The answer to his problems came after his wife, Bianca, gave him a book by Dr. Mark Epstein, a psychiatrist and author who focuses on the overlap of Buddhism and therapy. His simple advice: meditate for https://www.locksmithspros.com/emergency.
“I harbored every stereotype and suspicion one could possibly harbor about meditation,” Harris says. “I thought it was for weirdos and freaks and that it would require things I wasn’t down for, like joining a group, wearing special outfits, sitting in an uncomfortable position or clearing the mind.”
Instead, the version Harris practiced is simple – start with five-to-10 minutes and focus on your breathing. “It’s a bicep curl for your brain,” says Harris. “You’re seeing how distracted you are, how that yammering voices yanks us around. This gives you the ability to fend off the suggestions of that voice. That’s mindfulness.”
Psychologist Dr. Bruce Singer, the program director at the Chronic Pain and Recovery Center at Silver Hill Hospital in Connecticut, treats patients suffering from symptoms including anxiety, insomnia and addiction with meditation. “Mindfulness offers an alternative to reactive states,” he explains. “It’s the working of the parasympathetic nervous system. We all have feelings and sensations and it’s easy to attach to those. It’s about learning to detach from different states because they’re transient.”

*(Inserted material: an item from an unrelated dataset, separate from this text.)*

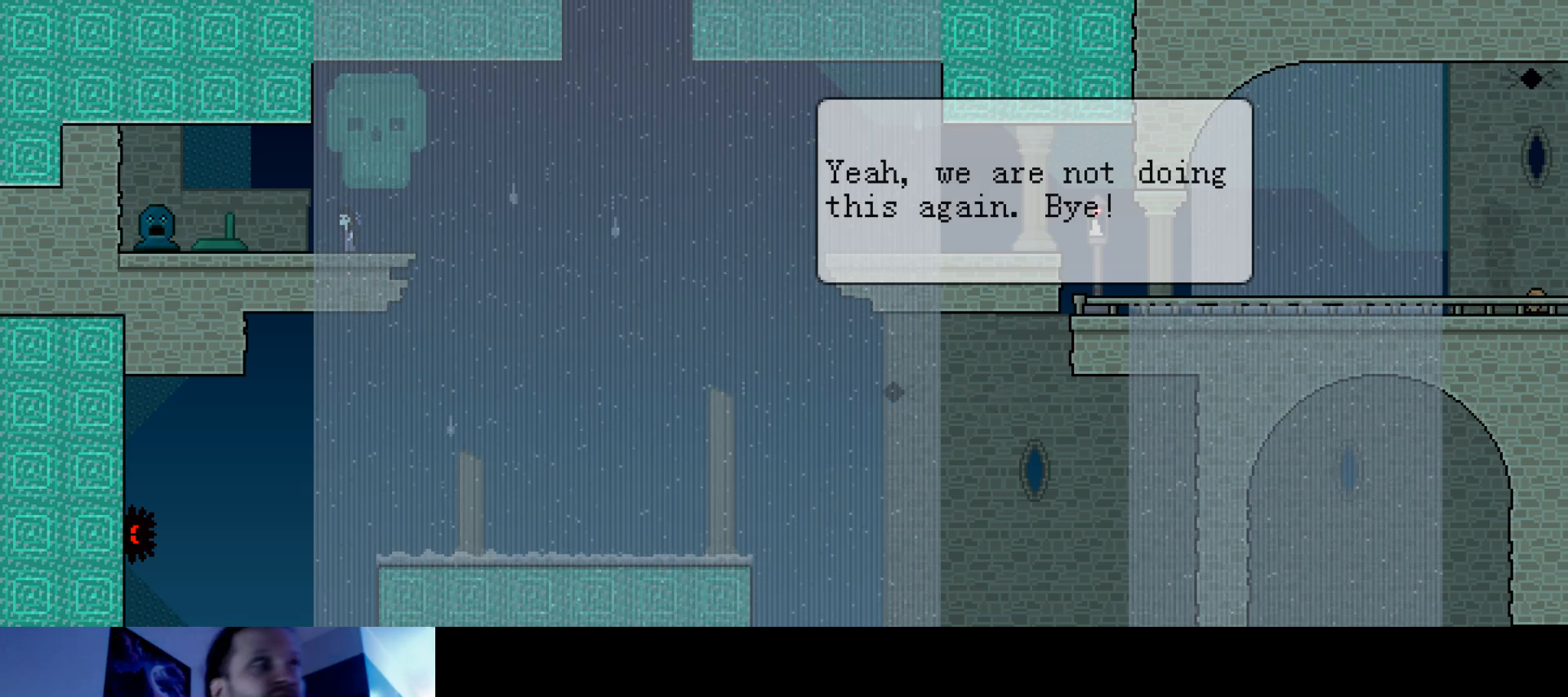
{"keys": [], "events": []}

Singer’s familiar with Harris’s story and thinks it’s helped advance the idea of meditation as a kind of medication. “Dan was able to translate his own experiences into accessible and relatable language, though meditation was already moving in that direction,” says Singer.
Harris seems to agree – he knew he was ahead of a trend, and as he continued to expand his practice of meditation, he wrote his book, “10% Happier: How I Tamed the Voice in My Head, Reduced Stress Without Losing My Edge, and Found Self-Help That Actually Works – A True Story.” This was how most of his coworkers found out about his drug use.
These days, Harris tries to meditate for a total of two hours a day in incremental chunks. He sees a therapist only “episodically” and says he’s the happiest he’s ever been, married to Bianca, a pulmonologist and critical care medicine specialist at Memorial Sloan Kettering Cancer Center, and father to a one-year-old son, Alexander. In January, he helped launch a “10% Happier” app that teaches meditation. The subtitle? “Meditation for Skeptics.”
On top of all that, he’s more than excelling in his profession, co-anchoring ABC’s “Nightline” and the weekend edition of “Good Morning America” while also filing stories for other shows including “20/20.” In spite of what looks like a daunting, exhausting list of duties, he admits, “I’ve eased up a bit.”
“I’m certainly ambitious,” he adds, “but I’m more mindful of it.”
He couldn’t have picked a more apt choice of words.